The film is based on a real-life incident, where a woman hit a man, drove home, and parked the car in the garage with the man. Celina Jaitley plays Sonam Chopra, a nursing assistant, in this thriller.

Prakash Shrivastava, the victim, is played by Farooque Shaikh, while Abhimanyu Singh plays Sonam's boyfriend Sid. The couple leave Prakash clinging to life in her garage. But soon, there's a fight for life.

“It's adapted from ‘Stuck', a 2007 Hollywood film. We've adapted some portions of the film to suit Indian audiences,” says producer Nari Hira of Magna Films.

Says Mahesh Nair: “The toughest task was to convince Farooque Shaikh. But, once he heard the script, Farooque agreed. He even went to trauma care centres to talk to doctors and patients."

Not a glamorous role

“We short-listed Celina for the female lead, knowing very well it was not a glamorous role. She understood the character's strength and that the role would help her prove her acting abilities,” says Hira.

Incidentally, “Accident on Hill Road” is said to be the first mainstream Hindi film to be shot entirely on High Definition Viper camera.

The music is composed by Raju Singh (who has done most of the background scores for Mahesh Bhatt's productions as well as Anurag Basu's films).

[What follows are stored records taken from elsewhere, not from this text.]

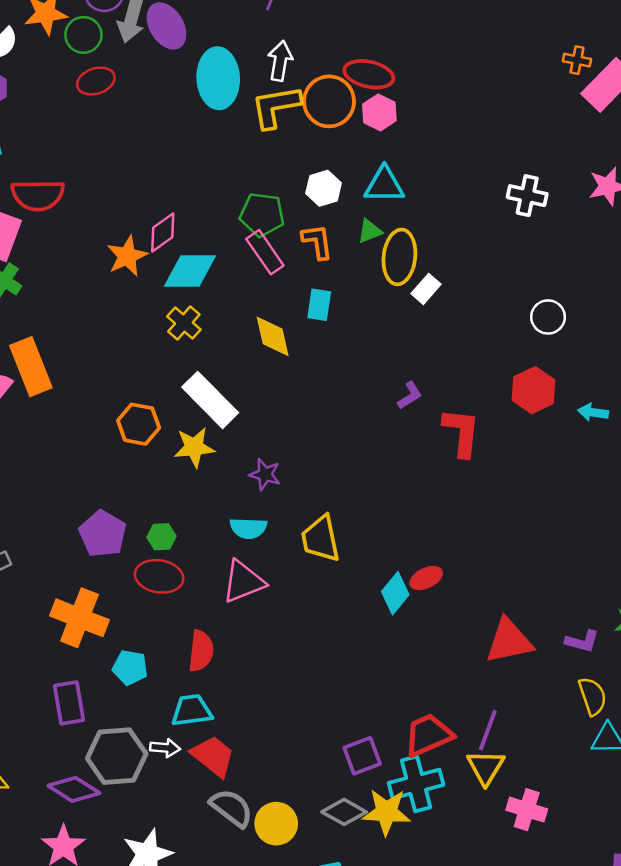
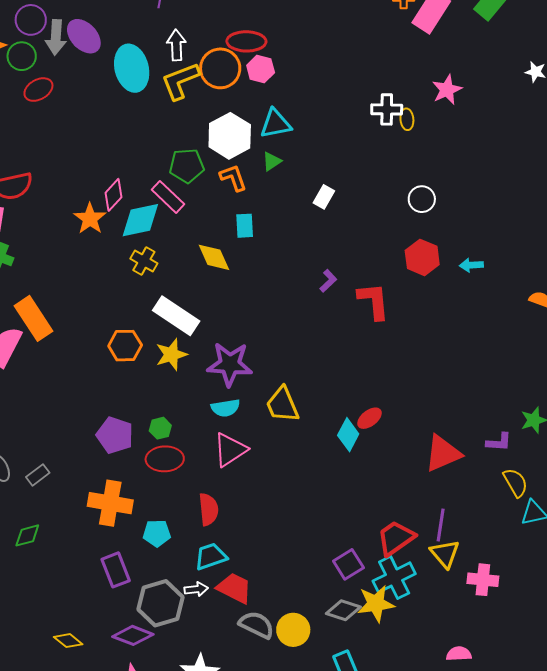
white hexagon: (324, 188) -> (230, 136), size x1.6
pink rectangle: (265, 252) -> (168, 197), moved
yellow ellipse: (399, 257) -> (407, 119), moved, size x0.5
purple star: (265, 474) -> (230, 364), size x1.8

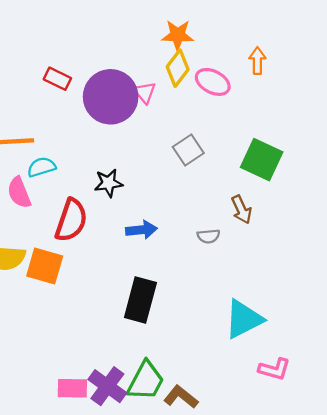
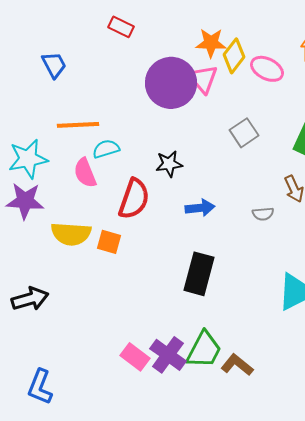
orange star: (178, 35) -> (211, 43), moved
red rectangle: (57, 79) -> (121, 27), moved
pink triangle: (145, 93) -> (203, 79), size x1.4
orange square: (45, 266) -> (109, 242), size x0.7
pink rectangle: (72, 388) -> (135, 357), turned 36

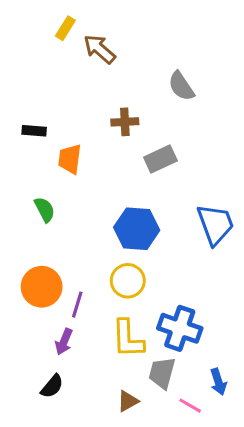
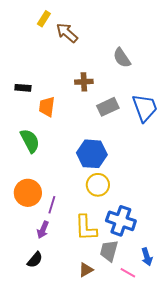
green semicircle: (45, 209) -> (30, 141), size x1.4
blue trapezoid: (215, 224) -> (145, 108), moved
yellow circle: (128, 281) -> (98, 185), moved

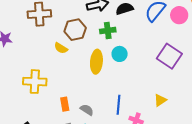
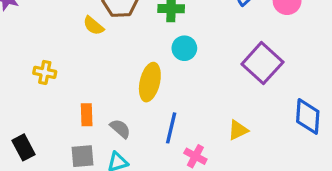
yellow ellipse: (96, 62) -> (150, 82), moved
yellow cross: (35, 82) -> (45, 72), size x0.6

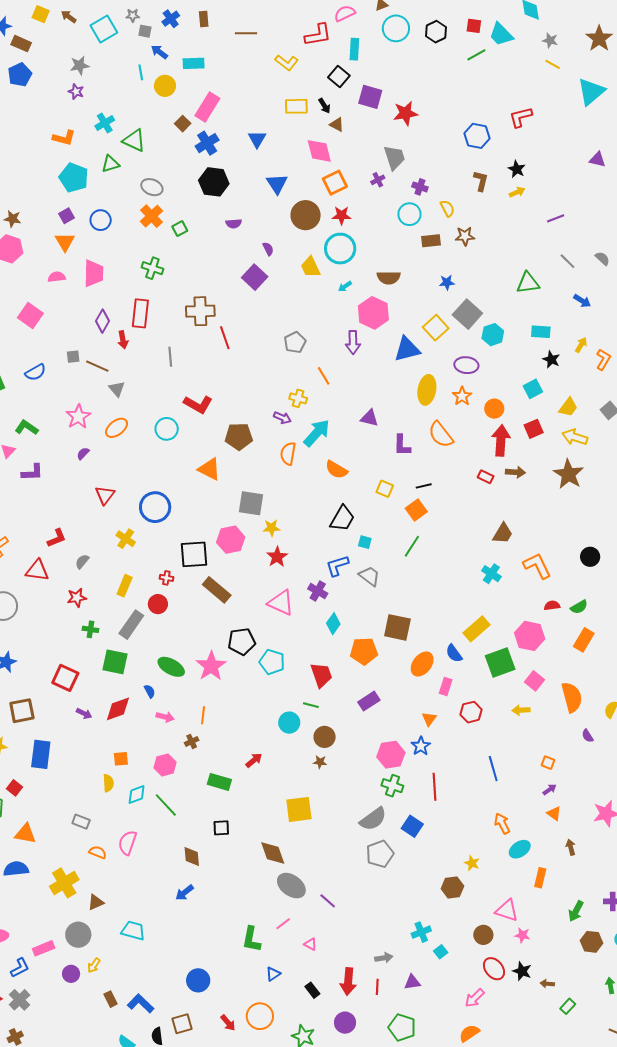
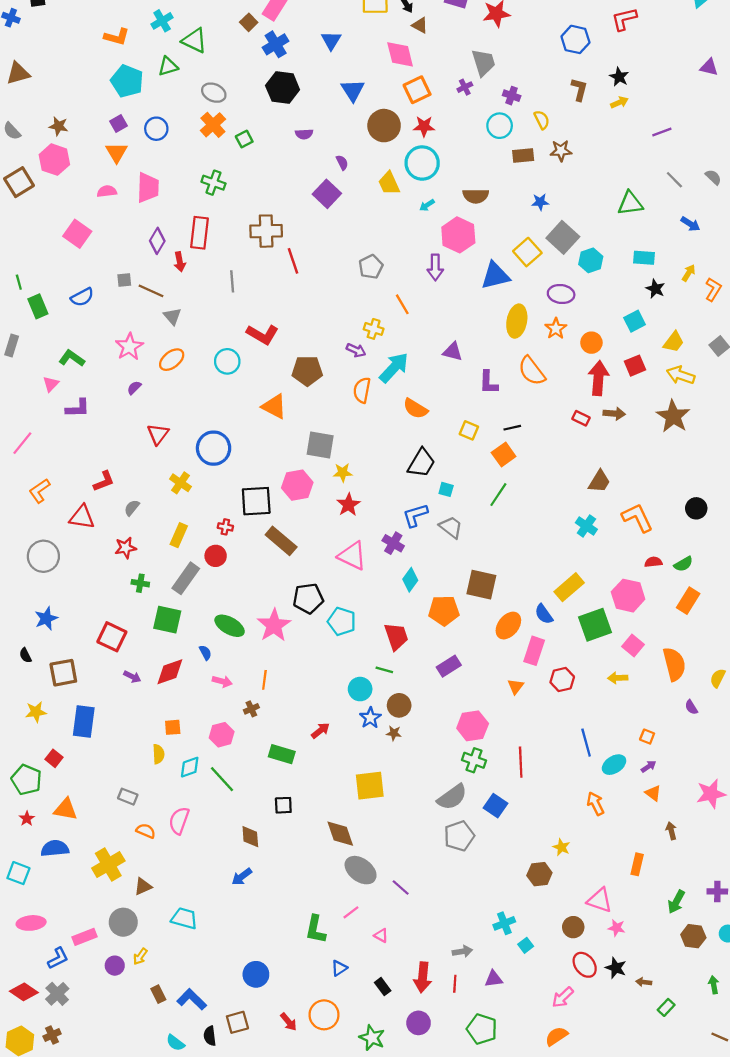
pink rectangle: (446, 687) -> (534, 651), size x1.4
blue star: (421, 746) -> (370, 718), moved
cyan ellipse: (520, 849) -> (614, 765), moved

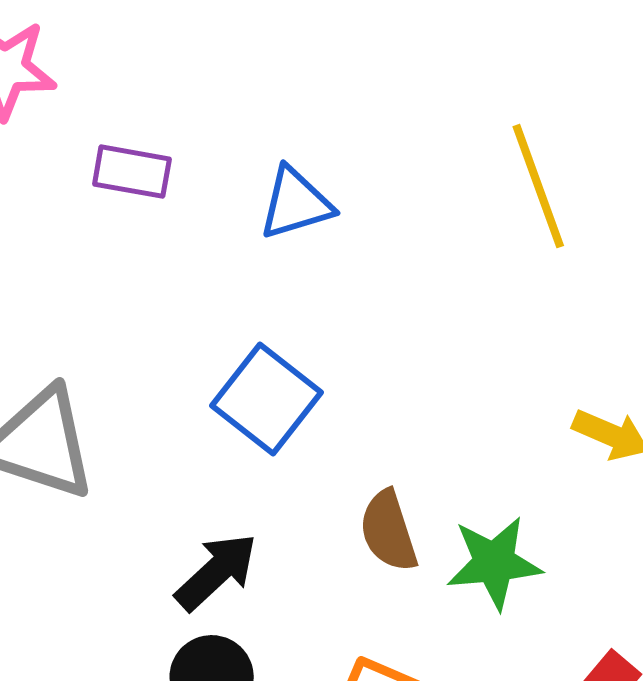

“There is only one song in the film — ‘Nasha Nasha', sung by Sonu Nigam, with lyrics by Sandeep Nath. The song is integral to the storyline — it is played in a lounge club where Celina and Abhimanyu are drinking and dancing. It is the drinking that causes the accident,” says Mahesh.

The screenplay is adapted by Mahesh Nair and Siddarth Parmar; the dialogues are by young duo Varun Grover and Rahul Patel.

“The film raises moral questions such as ‘How will we react if we commit a crime, and no one is watching us?' ‘Why are we so reluctant to help an accident victim?' ‘Where does morality feature in the priority list of the I-Me-Myself generation?'” says Mahesh.